# Sampling and Decoding

## Decoding strategies

| Strategy | How it works | Use | Avoid |
|---|---|---|---|
| **Greedy** | Pick highest-probability token at each step | Structured output; T=0 determinism | Repetitive loops; open-ended generation |
| **Beam search** | Maintain k hypotheses; pick highest joint probability | Translation; structured / constrained output | Open-ended / creative text (stiff, repetitive) |
| **Temperature sampling** | Scale logits by 1/T before softmax; sample | General generation with T tuning | T=0 loses diversity; T>1.5 incoherent |
| **Top-k** | Zero out all tokens outside top-k; sample remainder | Prevents low-prob nonsense | Fixed k can be too broad or too narrow |
| **Top-p (nucleus)** | Keep smallest set with cumulative prob ≥ p; sample | Adaptive vocabulary truncation; default p=0.9–0.95 | Very low p → near-greedy; very high p → noisy |
| **Min-p** | Keep tokens with prob ≥ min_p × max_token_prob | Scales threshold with confidence dynamically | Less standard; fewer framework defaults |
| **Typical-p** | Sample tokens with information content near expected entropy | Coherent yet diverse text | Less widely supported |
| **Mirostat** | PID-style controller targeting a fixed perplexity τ | Consistent complexity throughout long output | Complex to tune; limited framework support |

---

## Temperature: effect on distribution

```
logit_scaled_i = logit_i / T       # applied before softmax
```

| T value | Effect | Typical use |
|---|---|---|
| 0 | Greedy (argmax) — fully deterministic | JSON extraction, code, fact recall |
| 0.1–0.3 | Sharp distribution; near-deterministic | Structured output with some variation |
| 0.7 | Conventional default; balanced | Chat, summarisation |
| 1.0 | Raw model distribution; unmodified | Sampling from training distribution |
| >1.5 | Flat distribution; high randomness | Data augmentation, brainstorming (often incoherent) |

---

## Beam vs sampling quick-reference

| Task | Preferred strategy |
|---|---|
| Machine translation | Beam (length-normalised) |
| Code generation (exact) | Greedy / low-T sampling |
| Structured output (JSON, SQL) | Greedy + constrained decoding |
| Open-ended / creative | Temperature + top-p |
| Self-consistency reasoning | Temperature >0 to get diverse paths |

---

## Speculative decoding

**Mechanism:** small *draft model* generates k tokens speculatively → *target model* verifies all k in one forward pass → accept prefix of matching tokens; reject and resample at first mismatch.

```
Speedup condition:  draft acceptance rate high  AND  system is memory-bandwidth-bound
No benefit when:    compute-bound (large batch) OR  draft acceptance rate low
```

**Variants:**
- **Medusa** — extra decoding heads on the target model; no separate draft model.
- **EAGLE / EAGLE-3** — auto-regressive draft at feature (hidden-state) level; higher acceptance rates; native in TensorRT-LLM.

---

## Constrained decoding

Grammar-constrained decoding masks invalid tokens at every step via a finite-state machine derived from a schema or grammar. Libraries: **outlines**, **lm-format-enforcer**, llama.cpp grammars, SGLang.

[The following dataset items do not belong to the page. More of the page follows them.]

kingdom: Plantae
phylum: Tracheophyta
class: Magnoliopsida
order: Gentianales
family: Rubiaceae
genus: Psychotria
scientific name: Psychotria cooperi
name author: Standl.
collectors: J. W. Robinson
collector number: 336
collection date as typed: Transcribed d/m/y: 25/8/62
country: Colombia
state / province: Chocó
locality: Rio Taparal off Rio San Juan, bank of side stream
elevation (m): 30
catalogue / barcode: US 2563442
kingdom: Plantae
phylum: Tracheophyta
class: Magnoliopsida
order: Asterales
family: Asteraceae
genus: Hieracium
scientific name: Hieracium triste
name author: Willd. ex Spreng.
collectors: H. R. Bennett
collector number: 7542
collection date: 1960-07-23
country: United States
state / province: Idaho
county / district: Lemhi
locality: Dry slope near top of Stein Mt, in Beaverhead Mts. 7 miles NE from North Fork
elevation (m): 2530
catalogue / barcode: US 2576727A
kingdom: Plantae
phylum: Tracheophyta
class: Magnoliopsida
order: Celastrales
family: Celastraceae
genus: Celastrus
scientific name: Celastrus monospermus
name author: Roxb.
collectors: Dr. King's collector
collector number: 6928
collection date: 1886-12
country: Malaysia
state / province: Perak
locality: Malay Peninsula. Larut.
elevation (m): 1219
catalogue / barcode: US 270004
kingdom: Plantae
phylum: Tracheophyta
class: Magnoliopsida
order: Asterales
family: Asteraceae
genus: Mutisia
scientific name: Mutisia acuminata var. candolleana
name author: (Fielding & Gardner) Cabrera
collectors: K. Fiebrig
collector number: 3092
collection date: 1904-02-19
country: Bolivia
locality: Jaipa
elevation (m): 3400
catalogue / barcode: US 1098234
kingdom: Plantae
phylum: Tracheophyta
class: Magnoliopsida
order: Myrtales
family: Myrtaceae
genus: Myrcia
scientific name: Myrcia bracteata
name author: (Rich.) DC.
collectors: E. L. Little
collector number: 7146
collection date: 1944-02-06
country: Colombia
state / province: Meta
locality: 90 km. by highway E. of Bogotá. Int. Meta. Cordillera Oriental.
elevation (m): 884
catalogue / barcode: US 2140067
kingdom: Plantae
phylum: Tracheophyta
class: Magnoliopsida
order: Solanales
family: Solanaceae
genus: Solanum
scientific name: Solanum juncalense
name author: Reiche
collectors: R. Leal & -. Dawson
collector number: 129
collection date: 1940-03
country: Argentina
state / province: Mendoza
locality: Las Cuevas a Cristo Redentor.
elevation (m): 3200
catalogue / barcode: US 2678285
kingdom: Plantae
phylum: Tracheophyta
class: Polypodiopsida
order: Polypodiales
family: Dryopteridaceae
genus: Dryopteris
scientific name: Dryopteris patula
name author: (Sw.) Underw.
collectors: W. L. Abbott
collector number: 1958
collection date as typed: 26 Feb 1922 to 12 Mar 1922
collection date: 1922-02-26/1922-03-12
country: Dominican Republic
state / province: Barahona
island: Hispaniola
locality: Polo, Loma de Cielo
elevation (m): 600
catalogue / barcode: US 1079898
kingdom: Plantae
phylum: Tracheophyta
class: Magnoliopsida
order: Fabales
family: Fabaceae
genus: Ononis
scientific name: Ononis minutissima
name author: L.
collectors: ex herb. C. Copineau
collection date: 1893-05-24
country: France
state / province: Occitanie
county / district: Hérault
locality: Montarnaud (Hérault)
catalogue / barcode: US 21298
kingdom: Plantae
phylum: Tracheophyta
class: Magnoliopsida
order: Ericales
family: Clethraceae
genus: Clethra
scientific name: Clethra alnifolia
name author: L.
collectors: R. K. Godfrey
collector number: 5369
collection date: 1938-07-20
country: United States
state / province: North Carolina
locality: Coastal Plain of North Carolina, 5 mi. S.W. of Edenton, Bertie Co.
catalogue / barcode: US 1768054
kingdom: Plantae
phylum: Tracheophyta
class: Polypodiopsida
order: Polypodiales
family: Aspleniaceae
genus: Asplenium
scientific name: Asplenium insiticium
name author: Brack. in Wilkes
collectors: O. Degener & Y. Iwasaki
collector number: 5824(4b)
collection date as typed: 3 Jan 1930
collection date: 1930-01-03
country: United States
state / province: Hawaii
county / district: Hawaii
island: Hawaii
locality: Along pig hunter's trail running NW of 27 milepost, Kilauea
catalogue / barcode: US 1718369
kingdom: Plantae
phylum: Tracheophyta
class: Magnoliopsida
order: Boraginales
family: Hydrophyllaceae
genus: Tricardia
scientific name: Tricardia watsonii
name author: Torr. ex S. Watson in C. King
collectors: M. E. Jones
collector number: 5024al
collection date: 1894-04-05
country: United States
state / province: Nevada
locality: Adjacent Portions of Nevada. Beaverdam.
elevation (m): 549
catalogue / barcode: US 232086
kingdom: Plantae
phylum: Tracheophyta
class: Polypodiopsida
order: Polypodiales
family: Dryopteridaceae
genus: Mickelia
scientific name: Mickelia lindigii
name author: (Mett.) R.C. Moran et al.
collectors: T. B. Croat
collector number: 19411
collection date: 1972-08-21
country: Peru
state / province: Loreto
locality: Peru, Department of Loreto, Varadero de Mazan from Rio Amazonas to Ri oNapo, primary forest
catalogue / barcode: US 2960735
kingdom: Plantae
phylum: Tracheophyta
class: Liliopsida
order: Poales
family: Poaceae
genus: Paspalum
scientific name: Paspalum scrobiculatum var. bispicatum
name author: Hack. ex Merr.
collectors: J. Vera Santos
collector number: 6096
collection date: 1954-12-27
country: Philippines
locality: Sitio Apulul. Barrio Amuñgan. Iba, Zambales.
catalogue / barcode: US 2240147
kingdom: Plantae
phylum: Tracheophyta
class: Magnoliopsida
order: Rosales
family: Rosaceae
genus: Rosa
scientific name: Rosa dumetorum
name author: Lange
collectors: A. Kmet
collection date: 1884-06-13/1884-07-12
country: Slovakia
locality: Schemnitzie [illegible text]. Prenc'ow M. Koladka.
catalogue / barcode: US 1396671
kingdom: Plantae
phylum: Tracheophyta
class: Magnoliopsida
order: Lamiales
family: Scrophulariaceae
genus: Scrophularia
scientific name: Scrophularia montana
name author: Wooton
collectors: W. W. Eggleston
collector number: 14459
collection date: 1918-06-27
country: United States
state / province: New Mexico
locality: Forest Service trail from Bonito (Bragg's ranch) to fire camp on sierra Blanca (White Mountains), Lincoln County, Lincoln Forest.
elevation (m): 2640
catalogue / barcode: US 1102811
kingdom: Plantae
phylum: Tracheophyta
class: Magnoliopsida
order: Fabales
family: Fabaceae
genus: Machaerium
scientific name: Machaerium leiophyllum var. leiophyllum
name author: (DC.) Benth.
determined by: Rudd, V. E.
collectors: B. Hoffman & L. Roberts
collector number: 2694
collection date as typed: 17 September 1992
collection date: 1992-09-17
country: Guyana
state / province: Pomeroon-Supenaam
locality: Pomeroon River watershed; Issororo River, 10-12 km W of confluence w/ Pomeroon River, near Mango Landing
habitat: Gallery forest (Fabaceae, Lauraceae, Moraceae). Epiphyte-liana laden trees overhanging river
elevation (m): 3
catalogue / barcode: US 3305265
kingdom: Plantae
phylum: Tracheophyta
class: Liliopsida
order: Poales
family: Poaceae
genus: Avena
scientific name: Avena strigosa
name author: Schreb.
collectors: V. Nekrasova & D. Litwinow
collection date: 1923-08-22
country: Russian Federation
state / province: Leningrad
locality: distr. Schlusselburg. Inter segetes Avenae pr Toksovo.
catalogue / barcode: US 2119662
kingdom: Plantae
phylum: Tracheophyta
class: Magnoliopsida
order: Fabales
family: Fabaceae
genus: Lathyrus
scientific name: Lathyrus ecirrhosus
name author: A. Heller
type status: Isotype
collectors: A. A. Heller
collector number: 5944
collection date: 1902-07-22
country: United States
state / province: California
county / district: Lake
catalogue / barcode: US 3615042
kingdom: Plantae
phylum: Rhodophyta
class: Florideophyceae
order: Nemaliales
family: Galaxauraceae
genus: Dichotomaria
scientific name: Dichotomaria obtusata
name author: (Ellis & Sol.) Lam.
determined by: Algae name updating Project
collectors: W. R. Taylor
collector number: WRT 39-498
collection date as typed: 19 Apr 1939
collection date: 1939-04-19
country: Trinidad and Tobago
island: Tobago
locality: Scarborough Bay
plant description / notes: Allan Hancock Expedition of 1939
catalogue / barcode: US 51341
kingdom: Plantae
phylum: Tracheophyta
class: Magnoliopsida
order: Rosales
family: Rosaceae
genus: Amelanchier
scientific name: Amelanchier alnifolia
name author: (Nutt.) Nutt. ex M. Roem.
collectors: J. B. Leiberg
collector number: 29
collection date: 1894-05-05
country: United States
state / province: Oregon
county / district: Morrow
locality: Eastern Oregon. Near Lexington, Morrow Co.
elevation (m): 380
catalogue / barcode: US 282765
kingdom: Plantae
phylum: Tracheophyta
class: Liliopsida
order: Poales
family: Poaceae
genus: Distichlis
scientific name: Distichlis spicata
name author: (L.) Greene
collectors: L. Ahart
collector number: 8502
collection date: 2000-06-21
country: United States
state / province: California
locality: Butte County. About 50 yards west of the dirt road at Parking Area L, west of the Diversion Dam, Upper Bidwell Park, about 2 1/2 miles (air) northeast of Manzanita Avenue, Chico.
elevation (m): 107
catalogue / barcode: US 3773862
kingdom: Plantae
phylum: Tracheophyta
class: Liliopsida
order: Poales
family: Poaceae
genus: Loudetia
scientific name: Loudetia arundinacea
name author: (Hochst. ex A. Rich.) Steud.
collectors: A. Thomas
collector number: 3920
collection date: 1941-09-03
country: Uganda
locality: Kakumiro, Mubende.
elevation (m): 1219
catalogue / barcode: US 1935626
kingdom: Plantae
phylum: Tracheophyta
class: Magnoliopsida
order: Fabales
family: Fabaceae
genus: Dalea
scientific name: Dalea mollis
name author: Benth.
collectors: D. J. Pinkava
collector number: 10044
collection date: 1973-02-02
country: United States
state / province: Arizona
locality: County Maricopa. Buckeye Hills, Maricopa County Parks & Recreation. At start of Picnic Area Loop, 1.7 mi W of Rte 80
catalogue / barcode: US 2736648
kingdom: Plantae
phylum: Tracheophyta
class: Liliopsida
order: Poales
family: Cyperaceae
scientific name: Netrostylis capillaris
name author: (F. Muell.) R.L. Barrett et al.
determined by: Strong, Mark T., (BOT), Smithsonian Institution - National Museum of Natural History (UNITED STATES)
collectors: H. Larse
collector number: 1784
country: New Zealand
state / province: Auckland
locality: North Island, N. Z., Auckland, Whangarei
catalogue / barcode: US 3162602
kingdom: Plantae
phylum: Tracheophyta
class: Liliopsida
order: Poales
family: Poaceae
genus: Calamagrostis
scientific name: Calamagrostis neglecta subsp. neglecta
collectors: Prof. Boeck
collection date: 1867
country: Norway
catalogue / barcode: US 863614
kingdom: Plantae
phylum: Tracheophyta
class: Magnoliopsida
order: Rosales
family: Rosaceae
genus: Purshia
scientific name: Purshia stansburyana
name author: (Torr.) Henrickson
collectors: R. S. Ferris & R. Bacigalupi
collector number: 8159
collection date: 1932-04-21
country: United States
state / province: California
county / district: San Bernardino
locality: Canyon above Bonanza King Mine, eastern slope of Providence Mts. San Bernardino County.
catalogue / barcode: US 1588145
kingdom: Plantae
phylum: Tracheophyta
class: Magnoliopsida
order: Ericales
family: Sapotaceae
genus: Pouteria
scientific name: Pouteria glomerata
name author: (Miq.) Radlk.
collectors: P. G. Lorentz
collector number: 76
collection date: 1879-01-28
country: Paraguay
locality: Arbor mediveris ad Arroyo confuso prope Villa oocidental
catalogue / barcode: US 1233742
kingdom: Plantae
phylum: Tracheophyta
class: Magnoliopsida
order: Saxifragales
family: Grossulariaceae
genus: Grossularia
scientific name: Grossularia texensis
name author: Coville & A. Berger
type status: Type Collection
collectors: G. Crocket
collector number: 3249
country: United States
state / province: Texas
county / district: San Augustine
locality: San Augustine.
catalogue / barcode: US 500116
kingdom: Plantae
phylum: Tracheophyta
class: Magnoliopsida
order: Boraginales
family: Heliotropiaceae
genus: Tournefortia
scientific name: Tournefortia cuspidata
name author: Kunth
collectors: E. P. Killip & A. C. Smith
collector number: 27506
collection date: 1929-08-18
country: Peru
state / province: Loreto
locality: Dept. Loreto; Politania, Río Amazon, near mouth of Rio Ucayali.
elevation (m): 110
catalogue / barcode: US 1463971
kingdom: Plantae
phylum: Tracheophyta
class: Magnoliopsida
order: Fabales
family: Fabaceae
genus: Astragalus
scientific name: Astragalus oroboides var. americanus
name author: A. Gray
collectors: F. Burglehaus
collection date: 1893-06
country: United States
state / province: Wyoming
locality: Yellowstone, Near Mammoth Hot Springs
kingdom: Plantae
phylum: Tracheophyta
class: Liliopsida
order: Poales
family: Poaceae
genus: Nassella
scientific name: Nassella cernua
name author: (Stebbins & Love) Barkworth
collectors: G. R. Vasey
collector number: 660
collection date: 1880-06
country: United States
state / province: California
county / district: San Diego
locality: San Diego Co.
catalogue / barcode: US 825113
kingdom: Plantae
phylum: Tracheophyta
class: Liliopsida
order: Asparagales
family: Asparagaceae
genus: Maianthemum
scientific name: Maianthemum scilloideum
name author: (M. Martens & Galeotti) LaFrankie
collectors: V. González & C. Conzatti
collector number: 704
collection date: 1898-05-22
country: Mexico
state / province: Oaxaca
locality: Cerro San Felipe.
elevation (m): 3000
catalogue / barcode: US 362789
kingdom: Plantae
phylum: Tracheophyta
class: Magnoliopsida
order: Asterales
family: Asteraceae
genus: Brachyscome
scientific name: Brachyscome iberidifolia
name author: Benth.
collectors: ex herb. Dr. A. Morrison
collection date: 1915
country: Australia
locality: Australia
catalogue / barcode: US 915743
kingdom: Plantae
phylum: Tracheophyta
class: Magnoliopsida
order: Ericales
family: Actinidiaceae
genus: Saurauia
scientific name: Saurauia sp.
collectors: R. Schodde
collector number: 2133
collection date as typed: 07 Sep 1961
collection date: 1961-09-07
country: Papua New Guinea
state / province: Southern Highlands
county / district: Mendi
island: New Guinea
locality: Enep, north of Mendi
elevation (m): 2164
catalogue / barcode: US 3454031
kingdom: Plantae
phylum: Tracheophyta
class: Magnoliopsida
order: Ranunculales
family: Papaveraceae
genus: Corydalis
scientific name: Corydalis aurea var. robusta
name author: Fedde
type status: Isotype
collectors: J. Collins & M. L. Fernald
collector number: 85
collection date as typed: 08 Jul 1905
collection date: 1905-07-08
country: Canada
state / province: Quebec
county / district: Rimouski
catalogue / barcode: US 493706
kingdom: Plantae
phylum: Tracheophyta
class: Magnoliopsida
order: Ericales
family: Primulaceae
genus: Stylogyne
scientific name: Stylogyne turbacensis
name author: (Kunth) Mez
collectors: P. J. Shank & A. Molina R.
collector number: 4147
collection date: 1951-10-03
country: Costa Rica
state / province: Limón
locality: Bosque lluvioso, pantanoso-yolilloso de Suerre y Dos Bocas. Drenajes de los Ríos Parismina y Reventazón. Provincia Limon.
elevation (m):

| Mode | Guarantee | Notes |
|---|---|---|
| JSON mode (API) | Syntactically valid JSON | Schema conformance not guaranteed |
| Grammar-constrained | Syntactically valid + schema-conformant | ~ms overhead per token to advance FSM |
| Prompt-only formatting | None | Requires post-parse validation and retry logic |

Neither grammar-constrained decoding nor JSON mode guarantees *semantic* correctness — only structural validity.

---

## If you only remember three things

1. **T=0 = greedy** (deterministic); top-p and top-k are applied *after* temperature scaling, not instead of it.
2. **Speculative decoding** is lossless (same output distribution as target-only) and only helps when the system is memory-bandwidth-bound.
3. **Grammar-constrained decoding** eliminates parse failures; it does not fix hallucinations or wrong values.